Ainda é prematuro o julgamento definitivo da reforma que entrou em vigor em novembro de 2017

Um ano e meio após a entrada em vigor da reforma trabalhista, seu efeito na geração de empregos no País foi pequeno. Na época de sua aprovação foi anunciado que as mudanças na legislação teriam consequências muito positivas, com previsões que seriam geradas de 2 a 6 milhões de novas vagas no mercado de trabalho nacional.

Constata-se que isso não aconteceu. De acordo com dados recentes da Pesquisa Nacional por Amostra de Domicílios (Pnad) Contínua, o desemprego no primeiro trimestre de 2019 continua em patamar elevado (12,7%), com 13,4 milhões de pessoas nessa condição, tendo ainda diminuído em 500 mil a quantidade de trabalhadores com carteira assinada nos últimos dois anos.
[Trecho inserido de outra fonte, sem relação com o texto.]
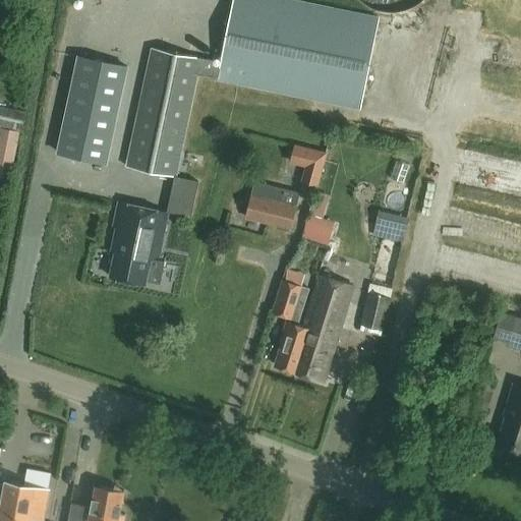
[(151,52),(126,166),(176,176),(197,74),(360,107),(379,17),(290,0),(233,0),(221,62),(197,57),(196,61),(151,52)]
Entre as alterações aprovadas na reforma estava a prevalência dos acordos coletivos sobre a legislação em alguns casos, e ainda a criação de novas formas de contratação, como o trabalho intermitente. Outro ponto importante foi a redução das demandas judiciais. Em 2018, o número de ações caiu 34% em relação ao ano anterior, causada principalmente por nova regra segundo a qual o empregado que perde a questão na Justiça deve pagar os honorários dos advogados do ex-patrão.

Ainda é prematuro o julgamento definitivo da reforma que entrou em vigor em novembro de 2017. Especialistas alertam que a crise econômica é a principal responsável pelo desemprego, e não seria possível e suficiente que as mudanças na legislação surtissem efeito em um quadro tão negativo. O Brasil já vinha, antes da reforma, enfrentando sérios problemas, com perda de 100 mil postos de trabalho por mês desde 2014.

Há pontos que merecem ser ressaltados, com efeitos de longo prazo. Um deles é a redução dos litígios trabalhistas, que são fator importante para elevar a segurança jurídica dos empregadores, notadamente micro e pequenas empresas. Outro é o argumento contra fatual, que diz respeito à situação que poderia ter acontecido sem a reforma. Nesse sentido, as mudanças foram importantes e impediram que o desemprego se tornasse ainda maior, o que levaria o País ao caos.

O mercado de trabalho opera em condições objetivas, que dependem não só da legislação, mas também, e principalmente, do crescimento econômico associado à confiança de empresários e consumidores, além da situação fiscal e tributária do País. Nesse sentido, a aprovação de reformas estruturais, com destaque para a da Previdência, surge como impulsionadora de novos empregos.

Não se deve, portanto, considerar a reforma trabalhista como inócua ou prejudicial. Ela atualizou e modernizou a legislação brasileira sobre a questão, e provavelmente exigirá novos dispositivos, em um mundo que se transformar rapidamente. Suas consequências devem, porém, ser avaliadas e analisadas em perspectiva mais longa, e não apenas baseadas nos números atuais.